Text section:

Unanswered National Security Questions

January, 2017

Washington -- Try as I might to find intelligent commentary on current (and perhaps even urgent) national security issues, there seems to be little public discussion about looming problems as of January, 2017. Who in the U.S. government is working on the following questions?

• Inasmuch as Russia is actively attempting to destabilize Western Europe, what is the U.S. doing to assist our allies such as France and Germany? Hungary, Poland, and the Czech Republic are already under the influence or control of autocrats friendly to Russia. Will U.S. intelligence about Russian covert activities be shared with potentially vulnerable allies, or will the new, incoming U.S. president, an admirer of the Russian leader, instruct the CIA and NSA to stand down from such cooperation? Has the current president anticipated such a possibility and made advance provisions for other Western intelligence agencies such as Britain's GCHQ to be ready to come to the aid of remaining democracies in Europe?•

• Because the incoming U.S. commander-in-chief has unconventional ways of communicating his thoughts and wishes, what is being done to update communication protocols from him so as to prevent the nation's military from committing acts of war (conventional or nuclear) or the breaking of treaties that might be accidental, ill-considered, illegal, or catastrophic? Should procedures be updated to require that a national security briefing of the commander-in-chief must precede any order that would break a treaty or take the nation to war? For decades, it was a given that any U.S. commander-in-chief would be fully briefed before taking national security actions, but this can no longer be taken for granted given the incoming president's stated disdain for such briefings.

Given exercise 1: Which countries does the piece on unanswered national security questions say are already under the influence or control of autocrats friendly to Russia?
Given exercise 2: Reproduce word for word the stretch of the national security piece from "Washington -- Try" through "the following questions?".
Given exercise 3: Carry the piece on unanswered national security questions further from where it stops.

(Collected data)
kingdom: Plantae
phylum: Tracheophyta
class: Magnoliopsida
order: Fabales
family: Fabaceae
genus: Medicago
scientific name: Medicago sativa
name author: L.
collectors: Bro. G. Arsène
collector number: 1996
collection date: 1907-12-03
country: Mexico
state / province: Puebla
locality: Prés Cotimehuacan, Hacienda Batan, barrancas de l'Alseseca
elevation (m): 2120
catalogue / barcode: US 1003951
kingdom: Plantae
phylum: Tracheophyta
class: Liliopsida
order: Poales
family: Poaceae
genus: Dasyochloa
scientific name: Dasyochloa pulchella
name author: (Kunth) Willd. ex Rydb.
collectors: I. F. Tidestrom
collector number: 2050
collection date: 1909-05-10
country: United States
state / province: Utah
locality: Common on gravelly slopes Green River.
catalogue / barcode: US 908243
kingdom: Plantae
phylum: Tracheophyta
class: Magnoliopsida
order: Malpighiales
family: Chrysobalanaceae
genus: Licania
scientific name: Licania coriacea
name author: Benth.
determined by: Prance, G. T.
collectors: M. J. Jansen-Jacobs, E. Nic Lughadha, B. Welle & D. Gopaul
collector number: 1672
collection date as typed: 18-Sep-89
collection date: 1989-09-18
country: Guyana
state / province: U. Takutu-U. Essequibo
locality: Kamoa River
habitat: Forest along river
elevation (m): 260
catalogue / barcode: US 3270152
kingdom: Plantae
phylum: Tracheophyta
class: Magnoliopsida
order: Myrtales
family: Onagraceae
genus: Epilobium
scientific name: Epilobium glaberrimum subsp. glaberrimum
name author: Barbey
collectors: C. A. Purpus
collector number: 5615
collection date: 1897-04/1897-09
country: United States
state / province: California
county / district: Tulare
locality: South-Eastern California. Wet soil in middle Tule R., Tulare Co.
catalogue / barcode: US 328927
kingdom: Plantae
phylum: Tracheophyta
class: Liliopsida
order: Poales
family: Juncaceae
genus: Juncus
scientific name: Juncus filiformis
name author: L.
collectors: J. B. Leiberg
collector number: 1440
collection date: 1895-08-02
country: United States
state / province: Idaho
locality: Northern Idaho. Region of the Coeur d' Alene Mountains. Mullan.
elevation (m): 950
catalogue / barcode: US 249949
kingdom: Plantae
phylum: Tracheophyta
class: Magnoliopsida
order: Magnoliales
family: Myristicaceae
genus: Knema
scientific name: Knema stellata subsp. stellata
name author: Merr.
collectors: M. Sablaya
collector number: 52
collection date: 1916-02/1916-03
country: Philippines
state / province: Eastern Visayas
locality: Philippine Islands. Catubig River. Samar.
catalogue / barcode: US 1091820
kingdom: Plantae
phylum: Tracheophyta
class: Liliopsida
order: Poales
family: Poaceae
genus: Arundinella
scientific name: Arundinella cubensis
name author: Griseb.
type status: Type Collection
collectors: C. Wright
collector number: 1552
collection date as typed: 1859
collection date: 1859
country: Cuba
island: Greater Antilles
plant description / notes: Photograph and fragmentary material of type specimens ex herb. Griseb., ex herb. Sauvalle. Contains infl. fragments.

Final result 1: Hungary, Poland, and the Czech Republic.

Final result 2:
Washington -- Try as I might to find intelligent commentary on current (and perhaps even urgent) national security issues, there seems to be little public discussion about looming problems as of January, 2017. Who in the U.S. government is working on the following questions?

Final result 3:
• No person in the military can be required to follow an illegal order, but how are those who have taken an oath to protect and defend the country to know the difference between orders that are legal, illegal, or something in between, to carry out a foreign policy of being unpredictable? Whatever the advantages of unpredictability and doing the unexpected to advance U.S. national security, such tactics may confound our own people as much as our adversaries.

Ordinarily, the press would have an opportunity to ask a president-elect such questions in an open press conference, uncomfortable as the questions may be. But these are not ordinary times and there may never be such an opportunity. If I know the war-gamers at DOD and State, they are grappling with these and perhaps even more troubling questions, and likely losing sleep. These are dangerous times.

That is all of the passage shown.